A strong PostgreSQL recovery strategy usually combines streaming replication for failover, backups plus WAL archiving for point-in-time recovery, and a clear plan for what happens to the old primary after promotion.

FAQ

What is the difference between PostgreSQL failover and disaster recovery?: Failover is the process of promoting a standby so service can continue after a primary failure. Disaster recovery is the broader process of restoring data and service after serious failures such as corruption, accidental deletion, or total infrastructure loss.
Is a PostgreSQL replica enough for disaster recovery?: No. A standby helps with failover and availability, but it does not replace backups and WAL archiving. Destructive changes can still replicate to the standby.
How is PostgreSQL failover triggered?: A standby can be promoted using pg_ctl promote or the pg_promote() function, either manually or through orchestration tooling.
What should I do with the old primary after failover?: In many setups, the old primary is rewound with pg_rewind and then rejoined as a standby following the new primary, assuming the prerequisites for pg_rewind were in place.

0

PostgreSQL failover and disaster recovery are often discussed together because both are about surviving failure.

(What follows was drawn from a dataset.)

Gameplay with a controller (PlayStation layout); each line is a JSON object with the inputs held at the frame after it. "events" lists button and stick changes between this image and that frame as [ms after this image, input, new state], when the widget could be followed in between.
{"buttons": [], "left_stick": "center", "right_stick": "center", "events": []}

But they are not the same thing.

That distinction matters, because many teams build one and assume they have built both.

They have not.

A PostgreSQL failover design is about:

keeping the service available
promoting a standby quickly
rerouting traffic
and getting the application back online

A PostgreSQL disaster recovery plan is broader. It must answer:

what data can be lost
how the system is restored after corruption or operator error
how backups and WAL are used
how long recovery takes
and what happens when the whole primary environment is gone or unusable

This guide covers both sides together, because a serious PostgreSQL production system usually needs both.

1. Start With RPO and RTO

Before talking about standbys, promotion, or tools, define the recovery targets.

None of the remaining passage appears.